The Chinese firm is considering manufacturing railcars at the former air base in Limestone. The deal could benefit the Maine Military Authority, an equipment refurbishment company, which could be a contractor for the Chinese company.
Carl Flora, president and CEO of the Loring Development Authority, said in a telephone interview he will join the state delegation headed to Beijing to continue preliminary discussions with officials from Norinco.
“There are a lot of unanswered questions, but a healthy dialogue is still underway,” Flora said. “I’d characterize it as a healthy level of interest but not a done deal.”
Peter Steele, a spokesman for the governor, confirmed LePage’s travel plans to the Bangor Daily News on Monday morning. He declined to name the company.
“Private companies competing in a global economy don’t like to publicize details of their negotiations in the press,” Steele wrote in an email.
Norinco, a conglomerate that manufactures products, including military weapons systems and firearms, was sanctioned in 2003 by the U.S. government for allegedly providing ballistic missile systems to Iran. In the 1990s, it was sanctioned and prohibited from selling its firearms in the United States after being implicated in a sting operation conducted by the Bureau of Alcohol, Tobacco and Firearms. That ban expired in 2007.
In May, the organization Human Rights Watch reported the company’s name was found on canisters of chlorine gas allegedly used in a chemical attack in Syria, which the company denied, according to Bloomberg.
Norinco has operations in 27 companies that do not include the United States, according to its website. Its international engineering work is done through the entity Northern International Cooperation Co.

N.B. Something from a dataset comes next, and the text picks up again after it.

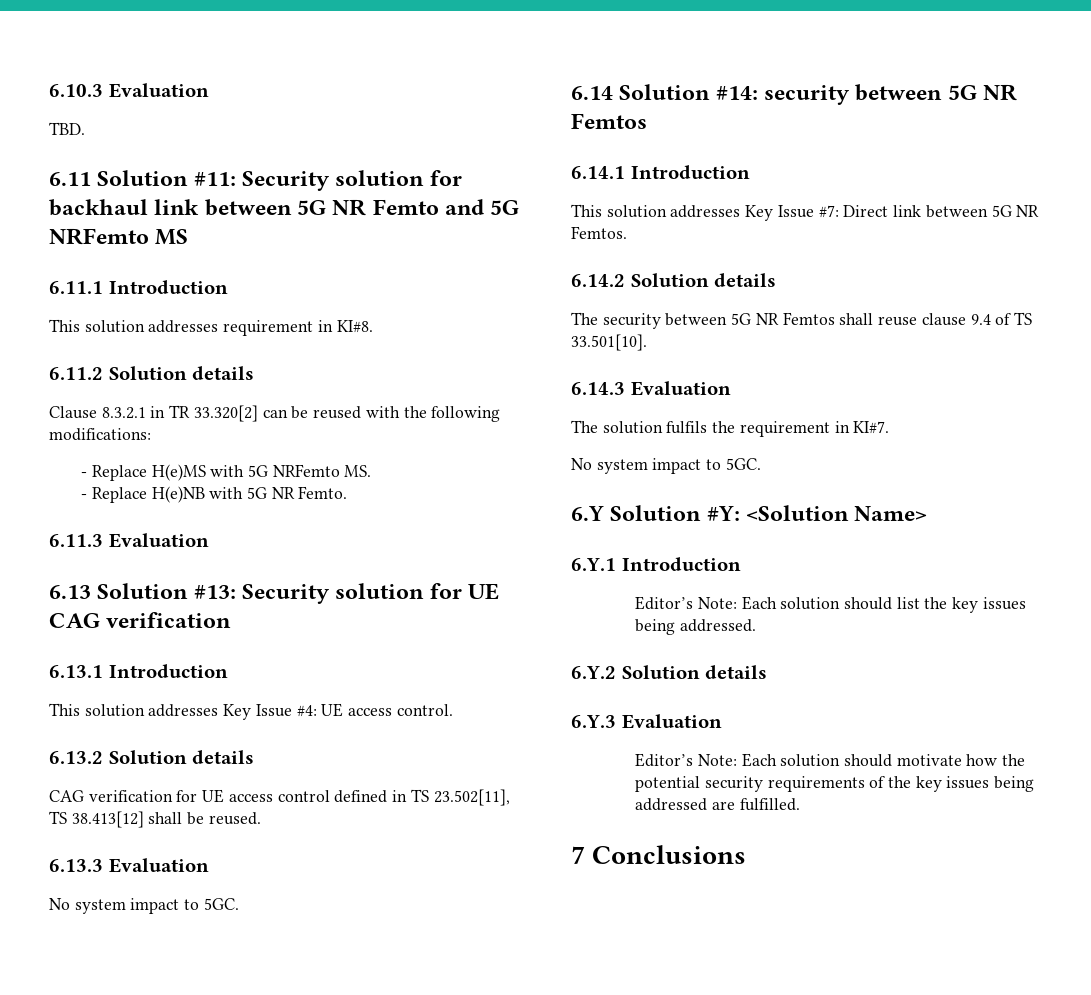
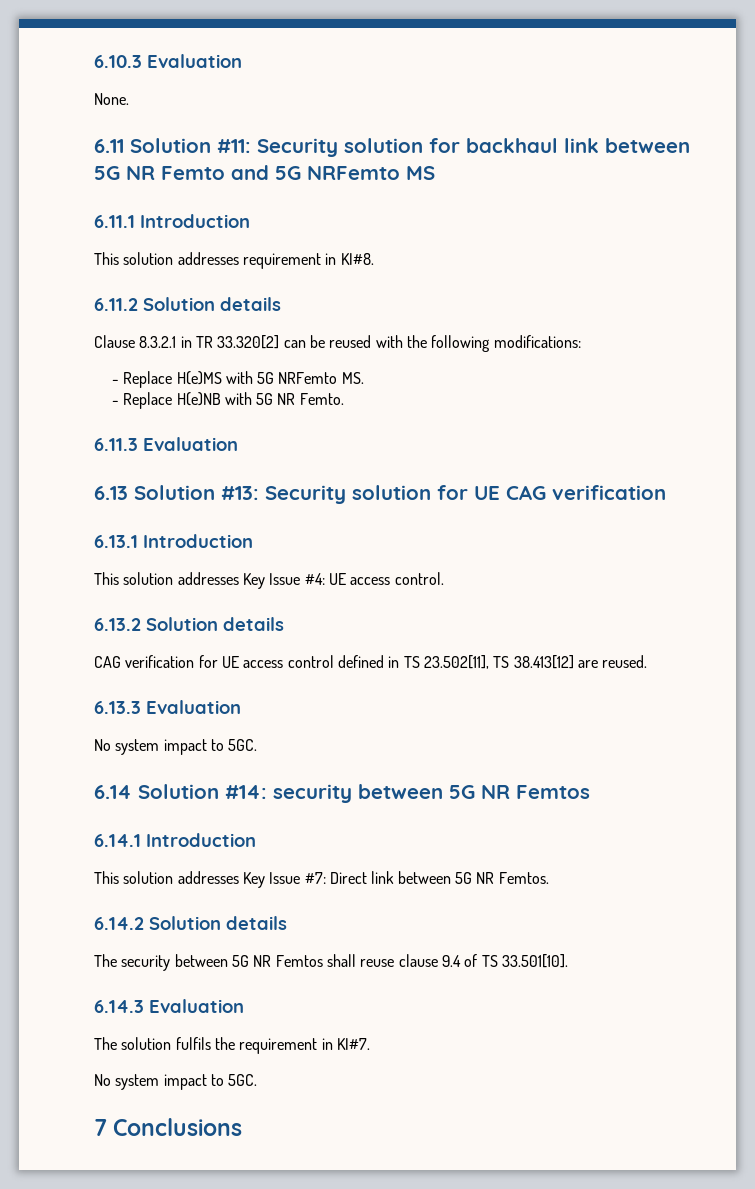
[49,122,85,135] TBD. -> [94,93,129,105] None.
[148,812,205,825] shall be -> [577,660,598,668] are
[571,505,928,521] [571,557,741,571] [635,596,1026,613] [635,619,756,635] [571,665,768,679] [571,714,722,729] [635,753,1026,767] [635,776,1035,792] [635,798,800,811] // 6.Y Solution #Y: <Solution Name> // 6.Y.1 Introduction // Editor’s Note: Each solution should list the key issues being addressed. // 6.Y.2 Solution details // 6.Y.3 Evaluation // Editor’s Note: Each solution should motivate how the potential security requirements of the key issues being addressed are fulfilled. -> (258, 1080) none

Ltd.
Flora said he has asked company officials about the past U.S. sanctions but didn’t see any connection to the project its rail transportation division is considering at Loring.
“The folks that we’re dealing with are in the transportation side of this very big company, so if there’s a connection, it’s very indirect. At least, it appears to be at this point,” Flora said. “It’s an encouraging deal and would be a good fit if it works, but there a lot of moving pieces. I don’t want anyone to get the impression that we’re about to consummate a transaction that will result in this company being here tomorrow.”

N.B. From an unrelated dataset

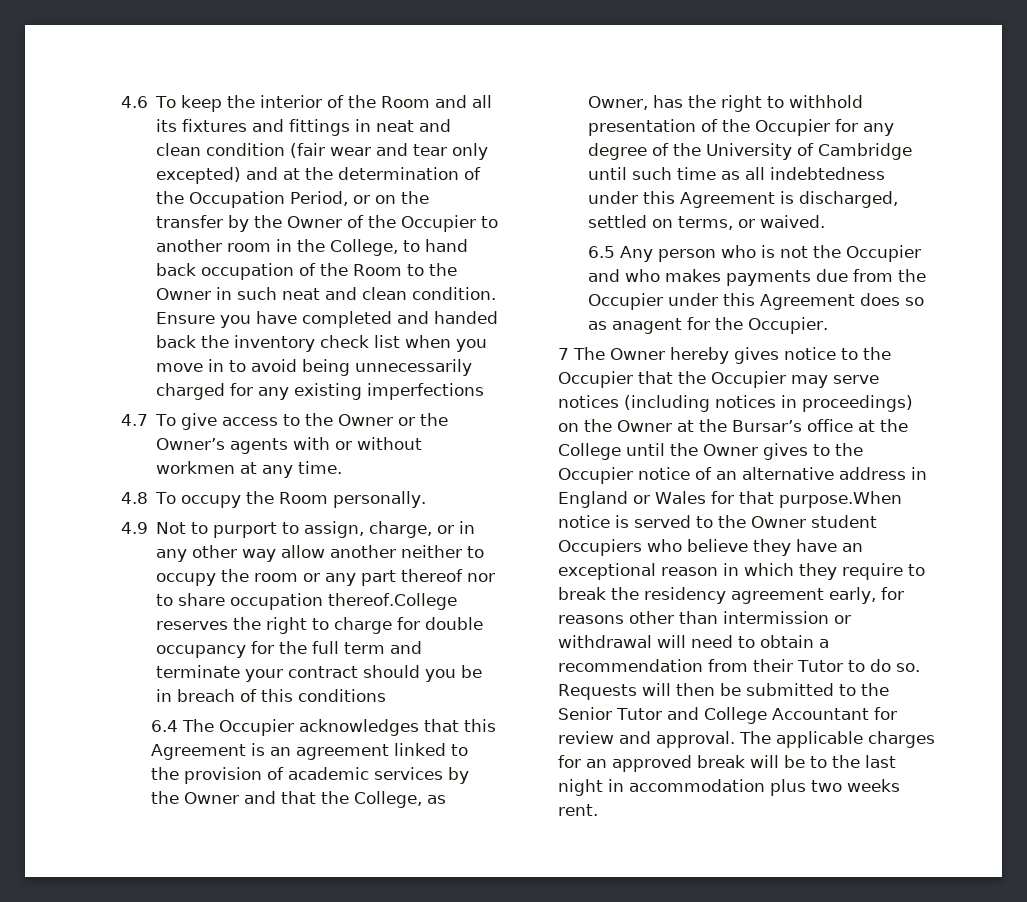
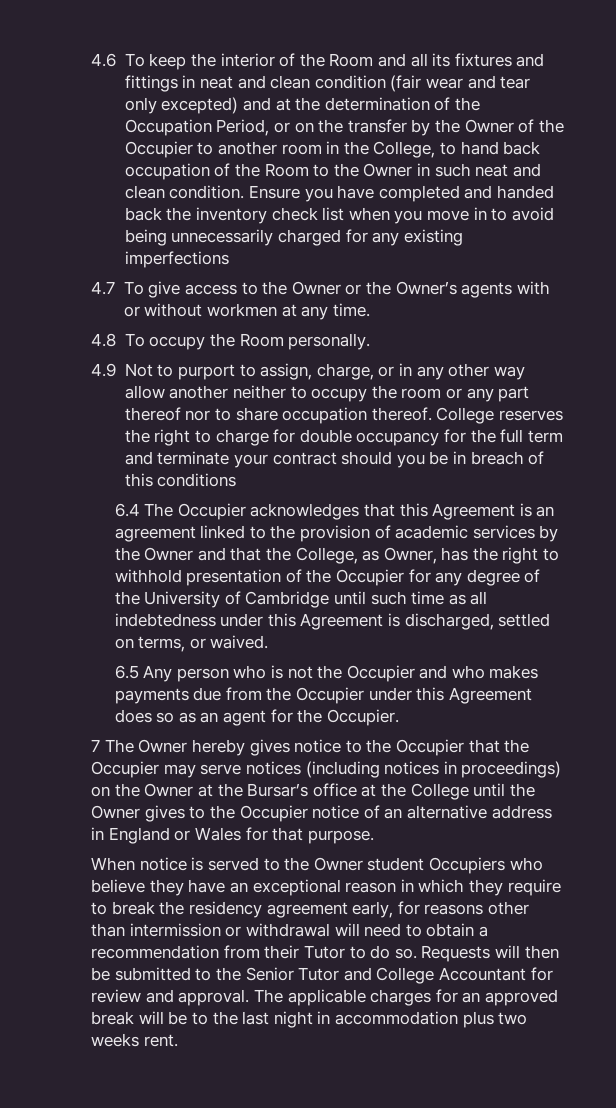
[328,593,458,610] thereof.College -> [371,407,495,424] thereof. College
[611,318,682,334] anagent -> [200,710,266,726] an agent
[778,491,902,508] purpose.When -> [307,830,374,844] [91,857,136,871] purpose. // When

According to meeting minutes from the development authority, Norinco’s president was scheduled to visit in December to tour facilities, meet with the Maine Military Authority, LDA board members and LePage. Flora said the development authority has been in talks with Norinco officials for months.
In February, according to board minutes, the LDA approved a $40,000 option agreement with Norinco that paid to heat the Blue Goose building, occupied by MMA, which was forced to lay off about 140 employees last November because of contracts it lost with the National Guard Bureau.
Flora told LDA board members in March that the company wants to manufacture railcars at Loring to meet demand for railcars that meet new safety standards. He said the company would hope to serve customers in the United States and Canada. As part of the deal, Flora said the company would seek repairs to the rail line running from Limestone to Caribou, an estimated $7 million in cost that would likely require state assistance.
LePage is scheduled to depart Saturday, June 21, for Beijing and return Thursday, June 26. Steele wrote in an email that the trip will include a tour of industrial and transportation facilities, as well as discussions with leaders of the Chinese company. He wrote the potential deal could result in a “significant number of new jobs.”
It’s not the first time the governor has engaged in negotiations with a Chinese company.
State officials attributed a $120 million investment in Woodland Pulp in Baileyville announced in March in part to discussions the governor had with the head of its parent company, International Grand Investment Corp., during a trade mission in 2012.
That project was among the first two to receive money through the Finance Authority of Maine’s Major Business Expansion Program, which is also the program through which Thermogen Industries received approval for a $16 million bond for a wood pellet mill in Millinocket.
Sun Journal State Politics Editor Scott Thistle contributed to this report.